Unlocking Opportunity in the Residential Service Sale

Unlocking Opportunity in the Residential Service Sale

Dan Friesen
Contributing Writer
Nexstar

Everything we want from a sales interaction comes from the customer. Think about it. The entire success of the process hinges on their willingness to buy. Everything else is secondary! Your fancy proposal software, your professional presentation, your clean, well-marked vehicle, the shoe covers you wear—all of it is secondary. Though that sounds really obvious, most sales professionals, when they are not closing at an acceptable rate, look for more or better secondary things.

If the customer is primary and everything else is secondary, then the key to unlocking opportunity lies in our ability to connect with our customer. It’s not about our ability to convince them that we’re awesome. It’s about our ability to understand what makes them awesome. How well do you really know your customer by the time your sales visit is complete? Probably not as well as they know about your sales proposal. That’s backwards.
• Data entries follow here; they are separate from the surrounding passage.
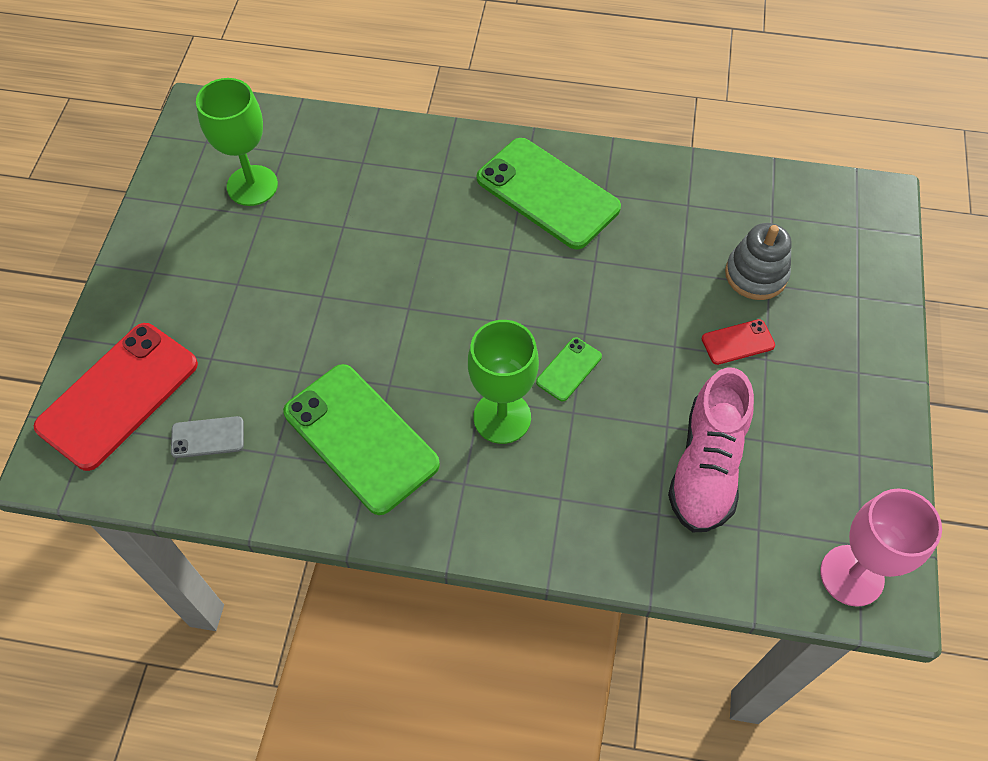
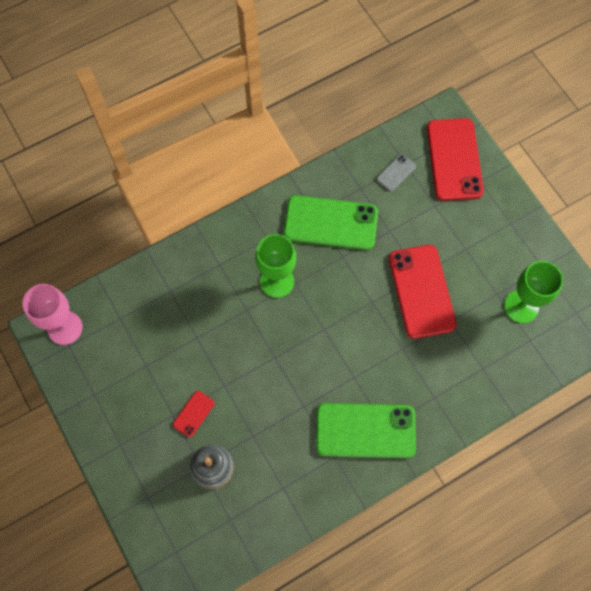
camera: 140 degrees right, 10 degrees up
green phone [536,338,602,401] -> none
pink shoe [668,368,754,532] -> none
none -> red phone [389,245,457,339]

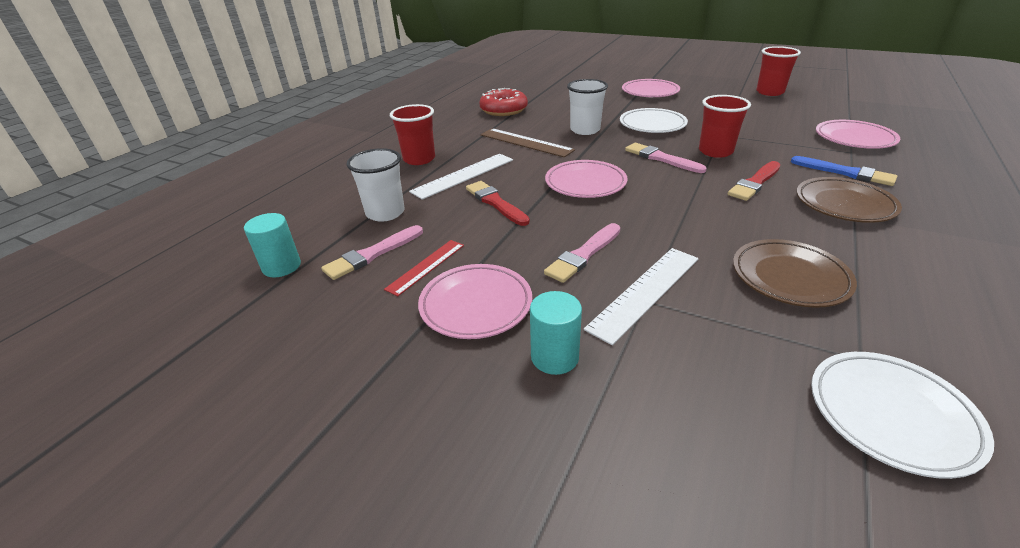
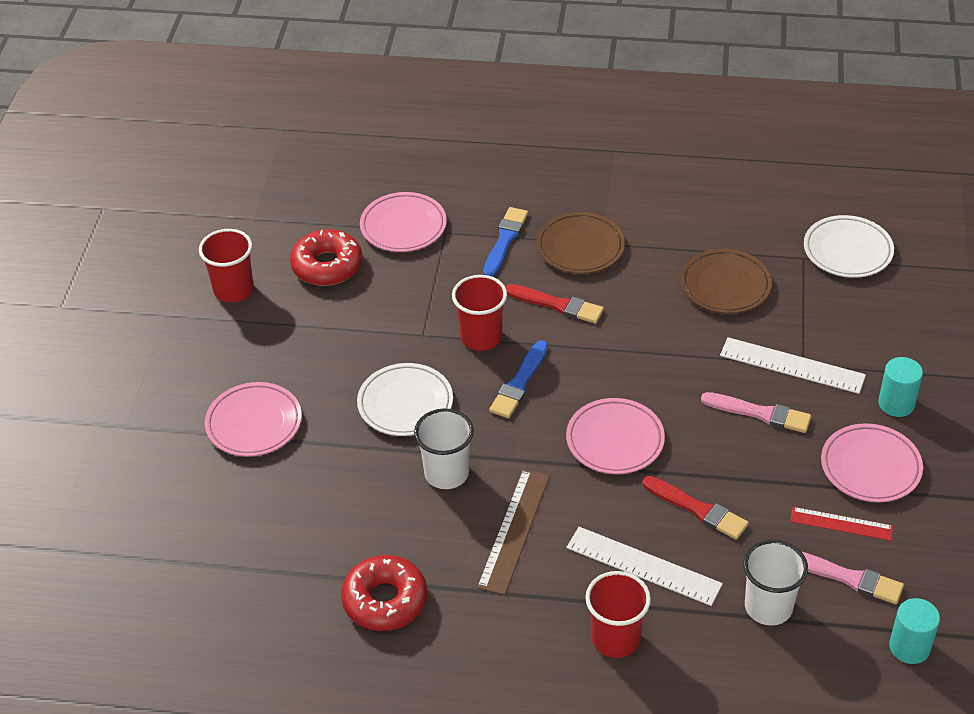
camera: 110 degrees left, 10 degrees up
red brush [466,181,530,226] -> red brush turned 90 degrees counterclockwise [643,476,749,540]
pink brush [625,143,707,173] -> blue brush [489,340,548,418]
none -> red donut [290,229,362,286]

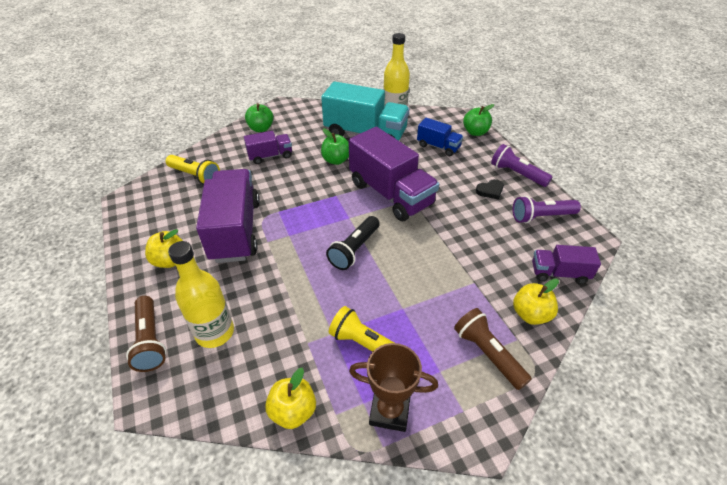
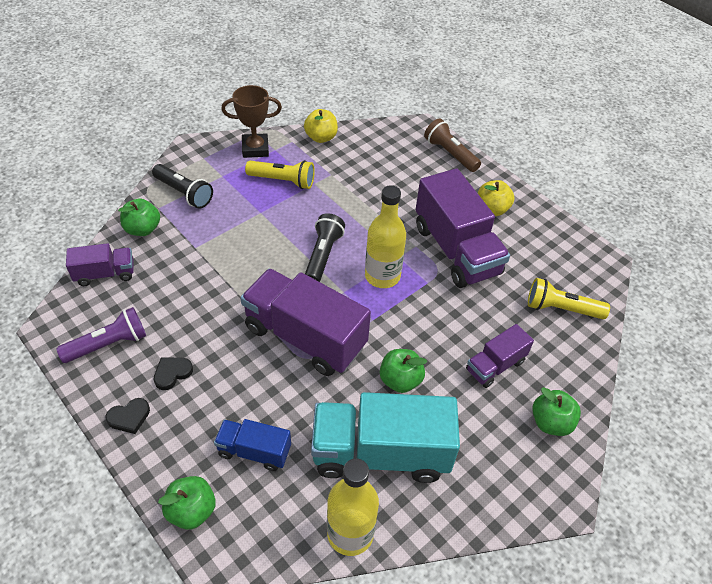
camera: 160 degrees right, 5 degrees up
yellow bottle [168,241,234,348] -> yellow bottle moved to [365,185,406,288]
brown flashlight [454,308,532,390] -> black flashlight [152,164,213,209]
purple flashlight [491,144,552,187] -> black heart [105,398,150,434]
yellow apple [513,279,559,325] -> green apple [118,199,160,236]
There are some basic fundamentals that sales professionals use to connect with their customers. They are not physical things, which makes them easy for most to overlook. The sales professional who employs these fundamentals are extremely difficult to imitate. Those sales pros stand out from the rest of the crowd.

One of those fundamentals is our ability to ask good questions. Not the kinds of questions that you mechanically read off of a form. Exceptional questions that engage the emotion of the buyer. Questions that help you understand who they are, what is valuable to them, how their world turns. Traditional sales questions are all about things. How much does this thing get used? Is that thing too loud? Is the thing keeping the rooms in your house all the same temperature? Those kinds of questions have value, but they only engage your customer in the logical part of their brain. The logical part of the brain doesn’t like to pay attention if the emotional part hasn’t first been engaged.

The secret to asking great questions is this: Intent precedes interest. If your intent is to learn all of the things you might be able to sell, your customer will detect that your only interested in your own needs. You’ll get short answers. And you’ll get very boring answers! Your customer will be generally disengaged, and you won’t differentiate from the crowd at all. You’ll look like every other boring, self-interested sales person out there.

When your intent is to get to know your customer, you’ll become genuinely interested in them. Nothing opens up a conversation quicker than genuine interest. Before long, you’ll be into long conversations about kids or work or hobbies, and you’ll completely lose track of time.

My introduction to HVAC sales was with a man I’ll call Abe. Abe was an incredible sales person. We couldn’t drive down the street, or stop for a coffee, or stop to put gas in the tank without someone saying a hearty hello to him. And he’d respond in kind, using their first name almost every time. They’d exchange pleasantries and we’d be on our way, which is when Abe would tell me that their son’s wife’s cousin was related to a teacher whose oldest son went the same college as his nephew. Seriously! He’d extract these long interwoven relationships and almost always be able to remember the details at a moment’s notice.

Visiting a new customer with Abe was a treat. He’d immediately start asking them about themselves. If kids were present, he’d learn their names. Same with pets. He closed almost every call he attended to. Not because of some new software, or super scientific sales proposal (his proposals were chicken scratch on a yellow pad). Because of his genuine interest in, and concern for, people.

Abe actually cared about people, and treated them like family. He remembered their names, and their kids’ names, and their dogs’ names. He took genuine interest in every person he came across and they reciprocated. He closed almost every sale. He followed up on every sale he closed. Every sale. He cared.

If you want to become a standout sales professional, you’ve got to get away from self-interest and take a lesson from Abe. Change your intent. Starting today, set an intention to learn names, and something interesting or unique about each of the people you encounter. That will lead to incredible questions that will open up their world to you. And once they feel that level of connection with you, you’ll start to see that the sales bling we put so much faith in is secondary. Unlocking opportunity happens when we recognize that our customers are our only opportunity.